■ TASK DETAILS ■
Please copy, word for word, the part of the interview excerpt below that opens with the words containing "Meb: It seems" and closes with "you got started.".
==== DOCUMENT SEGMENT
Larry: Okay. My point is I was blind, and I’m dyslexic, so I am used to living with failure. That’s what I know. So I would never let failure get in my way. If I wanted something bad enough, I found a way around it and that’s what you gotta do. You wanna weed out the things that you can’t do because you don’t have an edge. And you wanna include those things that give you a lot of enjoyment, where you make a lot of money or both. And that struck me as just the way it mathematically would work.

Meb: It seems when you put it that way that it’s so obvious. And so, you know, as you started the career trading…And by the way, the book, listeners, is called “The Rule: How I Beat the Odds in the Markets and in Life—and How You Can Too” is really a wonderful book. We spent some time with it this past week. And it talks about Larry’s evolution, you know, where it wasn’t a traditional Wall Street path that you would have today. You know, we’re going back to the late 1960s I believe, early ’70s, Wall Street is a little different place. I mean, hey, today, they were announcing…every major brokerage announcing free commissions. That probably wasn’t the case when you got started.
========
==== ENTRIES PROVIDED
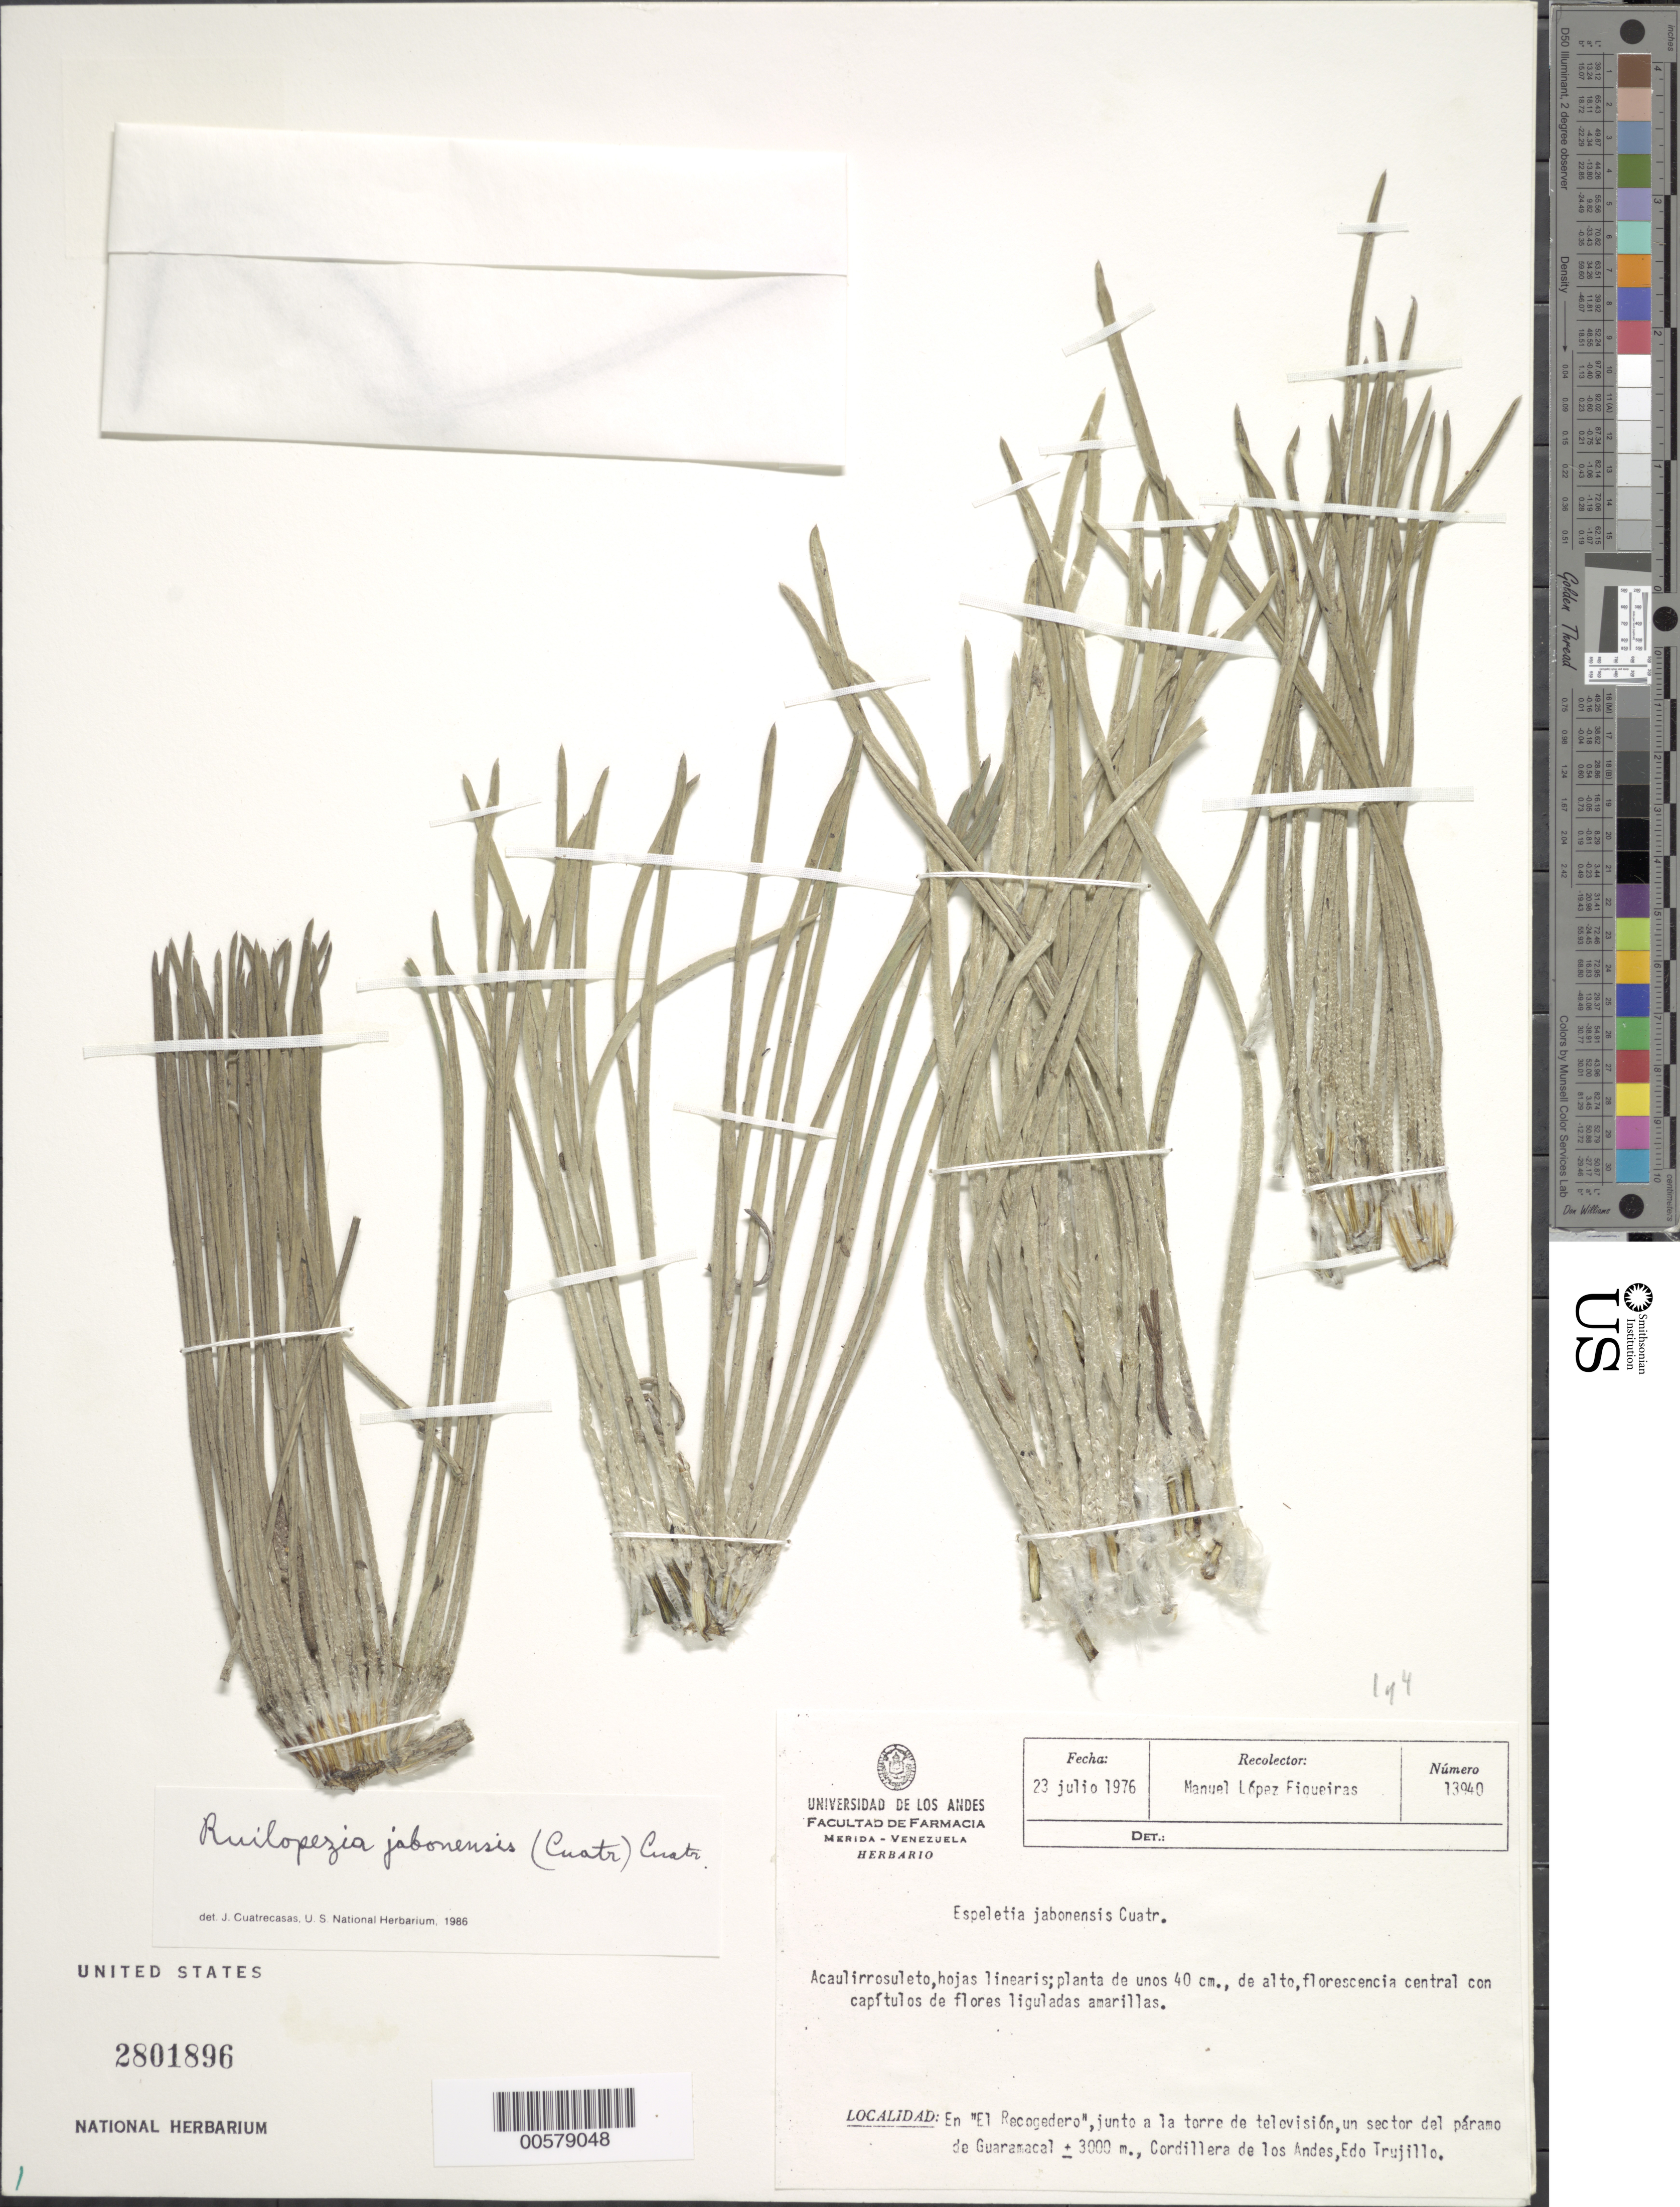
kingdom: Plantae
========
==== ENTRIES PROVIDED
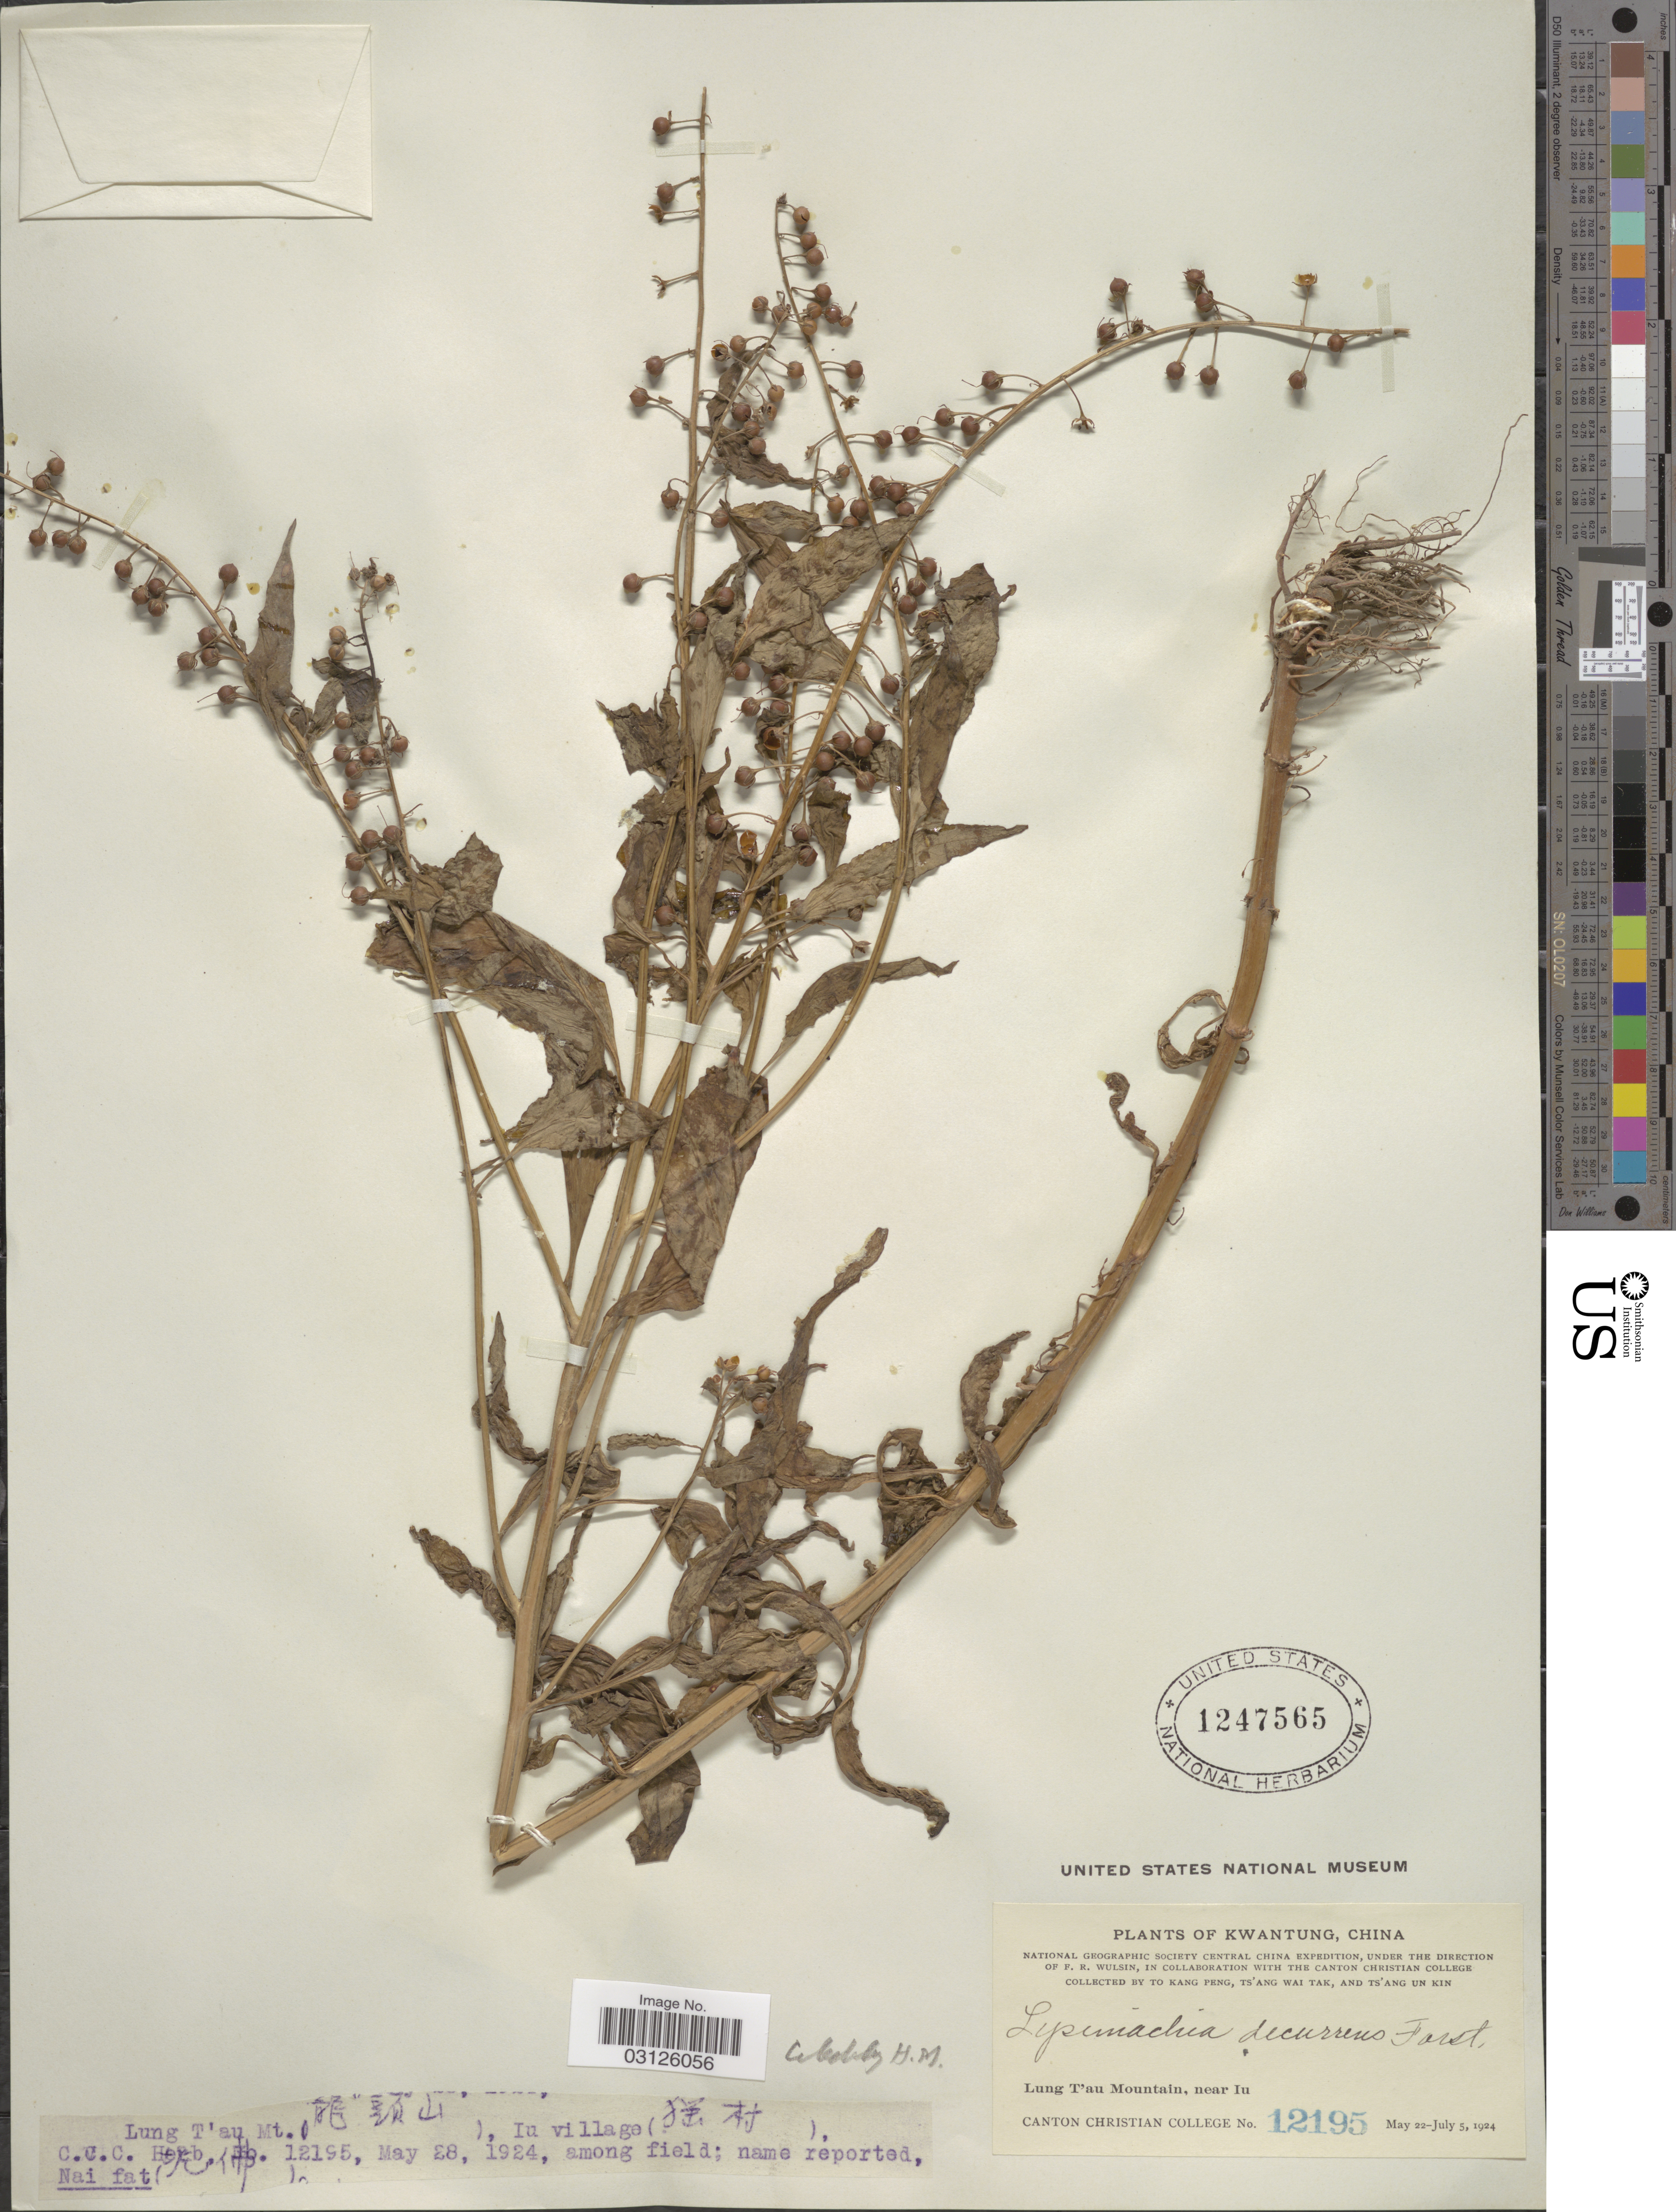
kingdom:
========
■ WRITTEN RESPONSE ■
Meb: It seems when you put it that way that it’s so obvious. And so, you know, as you started the career trading…And by the way, the book, listeners, is called “The Rule: How I Beat the Odds in the Markets and in Life—and How You Can Too” is really a wonderful book. We spent some time with it this past week. And it talks about Larry’s evolution, you know, where it wasn’t a traditional Wall Street path that you would have today. You know, we’re going back to the late 1960s I believe, early ’70s, Wall Street is a little different place. I mean, hey, today, they were announcing…every major brokerage announcing free commissions. That probably wasn’t the case when you got started.